--- The data ---
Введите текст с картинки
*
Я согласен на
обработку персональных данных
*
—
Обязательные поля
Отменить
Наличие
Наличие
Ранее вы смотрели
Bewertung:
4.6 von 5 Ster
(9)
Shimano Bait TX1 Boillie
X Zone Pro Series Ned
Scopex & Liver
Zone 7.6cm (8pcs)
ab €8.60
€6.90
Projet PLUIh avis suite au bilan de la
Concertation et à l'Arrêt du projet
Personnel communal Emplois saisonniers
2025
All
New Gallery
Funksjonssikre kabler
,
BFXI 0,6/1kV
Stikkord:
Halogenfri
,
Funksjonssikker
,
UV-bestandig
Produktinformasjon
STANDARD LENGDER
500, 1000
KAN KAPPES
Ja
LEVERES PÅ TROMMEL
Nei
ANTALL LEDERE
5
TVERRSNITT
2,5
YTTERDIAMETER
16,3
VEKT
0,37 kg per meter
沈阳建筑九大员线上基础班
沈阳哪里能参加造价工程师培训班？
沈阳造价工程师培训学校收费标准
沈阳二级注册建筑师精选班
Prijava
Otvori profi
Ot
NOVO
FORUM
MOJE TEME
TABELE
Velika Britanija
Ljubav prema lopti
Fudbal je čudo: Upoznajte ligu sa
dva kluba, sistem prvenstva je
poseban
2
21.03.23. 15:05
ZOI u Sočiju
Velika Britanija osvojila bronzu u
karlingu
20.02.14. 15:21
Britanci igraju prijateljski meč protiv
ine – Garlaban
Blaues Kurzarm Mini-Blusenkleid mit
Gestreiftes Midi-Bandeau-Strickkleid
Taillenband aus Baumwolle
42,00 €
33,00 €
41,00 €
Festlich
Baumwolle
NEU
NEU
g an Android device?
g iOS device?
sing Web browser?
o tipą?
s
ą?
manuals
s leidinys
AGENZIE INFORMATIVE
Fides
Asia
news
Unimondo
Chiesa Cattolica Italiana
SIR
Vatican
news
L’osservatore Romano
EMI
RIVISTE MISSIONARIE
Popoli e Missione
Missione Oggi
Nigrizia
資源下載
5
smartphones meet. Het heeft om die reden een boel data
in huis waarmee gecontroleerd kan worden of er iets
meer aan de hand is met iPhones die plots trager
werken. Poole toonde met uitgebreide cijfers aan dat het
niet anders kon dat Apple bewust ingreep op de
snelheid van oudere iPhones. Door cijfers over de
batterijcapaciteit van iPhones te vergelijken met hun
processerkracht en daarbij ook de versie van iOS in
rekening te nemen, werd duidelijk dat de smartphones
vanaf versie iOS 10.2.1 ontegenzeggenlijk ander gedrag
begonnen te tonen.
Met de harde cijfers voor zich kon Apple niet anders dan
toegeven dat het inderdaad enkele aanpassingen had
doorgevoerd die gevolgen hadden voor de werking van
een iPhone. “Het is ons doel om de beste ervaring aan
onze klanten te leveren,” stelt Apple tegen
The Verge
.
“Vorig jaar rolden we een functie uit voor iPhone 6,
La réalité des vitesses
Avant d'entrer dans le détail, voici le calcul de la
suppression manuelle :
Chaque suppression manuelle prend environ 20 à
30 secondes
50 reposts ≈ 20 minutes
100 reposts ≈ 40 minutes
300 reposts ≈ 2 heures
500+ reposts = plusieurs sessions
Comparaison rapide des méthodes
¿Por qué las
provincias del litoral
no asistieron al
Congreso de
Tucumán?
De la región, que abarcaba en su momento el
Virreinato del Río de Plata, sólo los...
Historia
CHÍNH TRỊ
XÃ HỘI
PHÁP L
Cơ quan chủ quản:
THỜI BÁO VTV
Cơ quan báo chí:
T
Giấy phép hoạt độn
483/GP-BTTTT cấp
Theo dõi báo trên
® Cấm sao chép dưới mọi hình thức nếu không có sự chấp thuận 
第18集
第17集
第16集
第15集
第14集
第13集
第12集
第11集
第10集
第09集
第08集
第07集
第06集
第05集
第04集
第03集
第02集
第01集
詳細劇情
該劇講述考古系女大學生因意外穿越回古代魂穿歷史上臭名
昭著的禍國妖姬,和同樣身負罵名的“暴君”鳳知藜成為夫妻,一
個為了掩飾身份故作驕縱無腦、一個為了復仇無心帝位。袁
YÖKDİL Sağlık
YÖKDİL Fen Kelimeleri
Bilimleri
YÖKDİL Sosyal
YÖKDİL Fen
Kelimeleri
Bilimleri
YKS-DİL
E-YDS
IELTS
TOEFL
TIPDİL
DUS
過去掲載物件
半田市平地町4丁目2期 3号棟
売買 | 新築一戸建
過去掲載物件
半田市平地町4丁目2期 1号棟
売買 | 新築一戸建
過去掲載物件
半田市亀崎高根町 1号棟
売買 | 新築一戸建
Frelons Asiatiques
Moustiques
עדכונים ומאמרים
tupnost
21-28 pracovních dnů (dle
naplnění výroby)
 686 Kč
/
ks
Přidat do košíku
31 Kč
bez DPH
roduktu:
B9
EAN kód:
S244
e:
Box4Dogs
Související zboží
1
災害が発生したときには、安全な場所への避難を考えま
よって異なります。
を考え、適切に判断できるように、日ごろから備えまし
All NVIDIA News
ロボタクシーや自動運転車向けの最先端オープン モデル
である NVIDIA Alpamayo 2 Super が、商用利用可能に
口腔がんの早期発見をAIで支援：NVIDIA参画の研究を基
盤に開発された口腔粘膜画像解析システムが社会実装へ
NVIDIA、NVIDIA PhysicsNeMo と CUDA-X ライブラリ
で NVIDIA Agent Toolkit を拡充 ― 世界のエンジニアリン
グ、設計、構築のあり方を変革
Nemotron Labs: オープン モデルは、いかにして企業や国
---
### Request
In the entries above, identify every line with the word "versie". Copy those lines.

### Written reply
processerkracht en daarbij ook de versie van iOS in
vanaf versie iOS 10.2.1 ontegenzeggenlijk ander gedrag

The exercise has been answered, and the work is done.